Skate on frozen lakes
For a few weeks in the darkest reaches of Alberta’s winter, the lakes become glistening ice rinks that offer beautiful fodder to the adventurous photographer. Some of the best places to capture images of pleasure skaters include Vermilion Lakes, Johnson Lake, Two Jack Lake, Lake Minnewanka, and Lake Louise - the glacier-fed showstopper of Banff National Park (those visiting in January will be awed by the Ice Magic Festival where carvers complete to sculpt elaborate works of art from 300lb blocks of solid ice). For the sure-footed, there’s also a slew of lakes that have been garnering attention for their frozen white bubbles of flammable methane that appear stacked beneath the surface. Whilst favoured by shutterbugs, this phenomenon has a dark side as the burst bubbles do release carbon dioxide and other greenhouse gases.

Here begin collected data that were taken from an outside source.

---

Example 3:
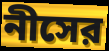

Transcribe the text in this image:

নীসের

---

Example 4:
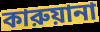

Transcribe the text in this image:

কারুয়ানা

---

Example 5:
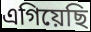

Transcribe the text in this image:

এগিয়েছি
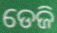
ଡେଜି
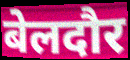
बेलदौर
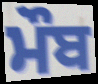
ਮੌਬ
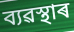
ব্যৱস্থাৰ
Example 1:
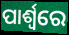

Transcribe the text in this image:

ପାର୍ଶ୍ଵରେ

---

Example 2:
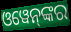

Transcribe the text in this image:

ଓୱେନ୍‌ଙ୍କର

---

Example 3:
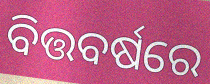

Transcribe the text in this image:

ବିତ୍ତବର୍ଷରେ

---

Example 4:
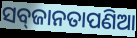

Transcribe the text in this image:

ସବ୍‌ଜାନତାପଣିଆ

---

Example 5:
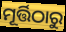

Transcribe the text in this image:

ମୂର୍ତ୍ତିଠାରୁ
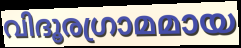
വിദൂരഗ്രാമമായ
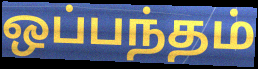
ஒப்பந்தம்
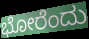
ಭೋರೆಂದು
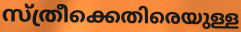
സ്ത്രീക്കെതിരെയുള്ള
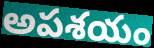
అపశయం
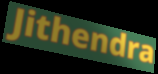
Jithendra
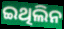
ଇଥିଲିନ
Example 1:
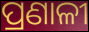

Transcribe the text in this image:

ପ୍ରଣାଳୀ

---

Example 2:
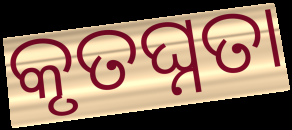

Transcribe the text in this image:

କୃତଘ୍ନତା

Get the shot: Created in 1972 on the North Saskatchewan River, the man-made Abraham Lake (also known as Bubble Lake) treats camera buffs to a huge expanse of pearl-like bubbles trapped between layers of ice. The lake typically freezes in mid December, with the famous winter jewels at their bubbling best from the middle of January to early February.
Go ice climbing
Typically available from late November until April (the peak season is December to mid-March) ice climbing is the exhilarating sport that requires specialised tools to scale frozen vertical surfaces. Most adventurous souls make a beeline for the Icefields Parkway for its jaw-dropping scenery punctuated by more than 100 ancient glaciers, waterfalls cascading from rock spires, and frozen lakes set in sweeping valleys. Here you’ll find everything from roadside ice lines such as the Weeping Wall and Polar Circus, through to alpine challenges like Slipstream - an 800-metre route riding a beautiful prow of rock. Further ice climbing meccas include The Ghost for its classic routes such as The Sorcerer, Hydrophobia, Cryophobia, and The Real Big Drip, and Bow Valley for lines such as The Professor Falls, The Terminator, and Sea of Vapours.

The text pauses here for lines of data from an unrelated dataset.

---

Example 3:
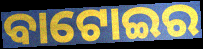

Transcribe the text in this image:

ବାଟୋଇର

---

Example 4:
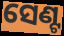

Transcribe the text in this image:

ସେଣ୍ଟ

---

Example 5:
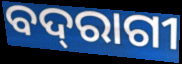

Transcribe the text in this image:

ବଦ୍‌ରାଗୀ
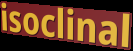
isoclinal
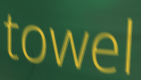
towel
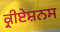
ਕ੍ਰੀਏਸ਼ਨਸ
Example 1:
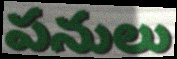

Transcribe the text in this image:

పనులు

Get the shot: Kananaskis (or K-Country, as it is commonly known) is the large area south-east of Canmore best known for its reliably good ice climbing routes. Most standout is the Robertson Glacier Hike that rewards with stunning views of Mount Robertson and Mount French (many link this day-long hike with the French/Haig Glacier to make a loop).
See the Northern Lights
Given that Alberta is home to some of the world’s largest dark sky preserves, there’s no shortage of places to see the dazzling Northern Lights (also known as Aurora Boreas after the Roman goddess of dawn and the Greek god of the north wind respectively). With peak viewing from September through to mid-May, must-see spots with zero human light pollution include the iconic Banff and Jasper National Park duo as well as the Cypress Hills Interprovincial Park that spans the southeast corner of Alberta and the southwest corner of Saskatchewan. For the coolest shots of this mesmerising natural anomaly, be prepared to stay up late (the aurora borealis makes an appearance between 10pm and 2am), bring a tripod to wedge into the snow, and remove all lens filters prior to shooting to avoid chromatic aberration (also known as colour fringing).
Get the shot: So powerful was an amateur photographer’s image of the Northern Lights at the vast Wood Buffalo National Park that it was used on a commemorative $10 bill for Canada's 150th anniversary. Head to this dark sky perverse (officially the world’s largest) on a clear night in December, January, or February for some incredible viewing opportunities.